There is stray, and probably formulaic, description of the “cherles rebellyng” in The Canterbury Tales. But that is all. It is as if it had never happened. Of course it may be an aesthetic matter. If there were no literary models or examples to hand, he may not have been able to employ this new material in a convincing way. His imagination demanded bright originals; otherwise, it became cold and inactive. It is not the first time it has been suggested that, in some sense, Chaucer had a passive or inert imagination that had to be quickened into life by some other literary vision. His general attitude to life may have been an unassuming or even blank one; it is very hard to see him holding any firm opinions, or engaging in moral judgement. His life would be shaped by the ordinances of others or the prescriptions of duty. His art would be formed in the reaction to, or absorption of, other pre-eminent influences.

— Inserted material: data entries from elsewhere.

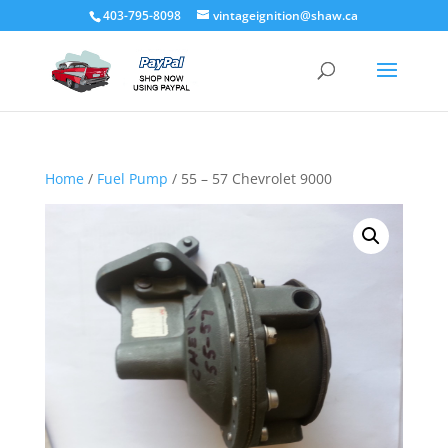
403-795-8098
vintageignition@shaw.ca
Home
/
Fuel Pump
/ 55 – 57 Chevrolet 9000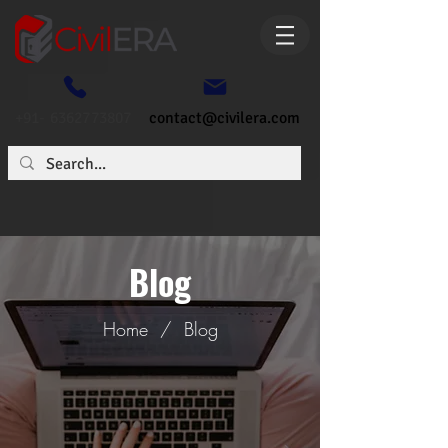
+91- 6362773807
contact@civilera.com
Blog
Home
/
Blog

From other allusions in his poetry, however, it is clear that Chaucer had no very high opinion of the London crowd. He considered it to be fickle and dangerous or, as he put it in “The Clerk’s Tale”:

O stormy peple! Unsad and evere untrewe!
Ay undiscreet and chaungynge as a vane!
Delitynge evere in rumbul that is newe,
For lyk the moone ay wexe ye and wane!

All the evidence suggests that he was firmly in the camp of the civic and royal authorities. And why should he not be? He was becoming an affluent, as well as an eminent, citizen. On 19 June, just six days after the incursion of the rebels, he sold the deeds of the family house in Thames Street to its leaseholder. It is likely that the recent death of his mother allowed him to “quitclaim” the property, but he was no doubt happy to do so in the shadow of contemporaneous events. The rebels had conceived a particular hatred for those foreign merchants in the city who were favoured by the crown and by the tax collectors. On the day after their incursion into London they besieged thirty-five Flemings who were taking refuge in the church of St. Martin in the Vintry, and removed them by force; it will be remembered that this was the church beside Chaucer’s family home, in which the poet himself had possibly been baptised. The merchants and their families were then beheaded in the street, and their bodies left to rot. It was said that Wat Tyler himself was searching for one particular Flemish merchant, Sir Richard Lyons, who was the close friend and quondam employer of Chaucer himself. It is a particularly strident example of the violence of medieval life, a violence which in every sense reached Chaucer’s own doorstep. Yet in his own reference to the murdered Flemings, already quoted, he seems extraordinarily detached from the events in question.

The profit he made on the sale of the family house was added to further gains. Only three weeks before he had been granted a gift of some sixteen pounds by his grateful employers; he was assigned moneys due to the exchequer from various crown debtors, a measure which can only have been authorised by the king or the king’s councillors. He had also just received some twenty-two pounds in payment for his earlier journeys to France, and in the previous year he had been awarded the balance of his costs for the journey to Milan.

It is perhaps peculiar, then, that he should receive an “advance” on his annuity of 6s 8d just two months after selling the family house, together with another advance in November of the same year. It is not at all clear why he needed these small extra sums. Lovers of domestic drama might suggest that it had something to do with the claims of Cecily Champain upon him.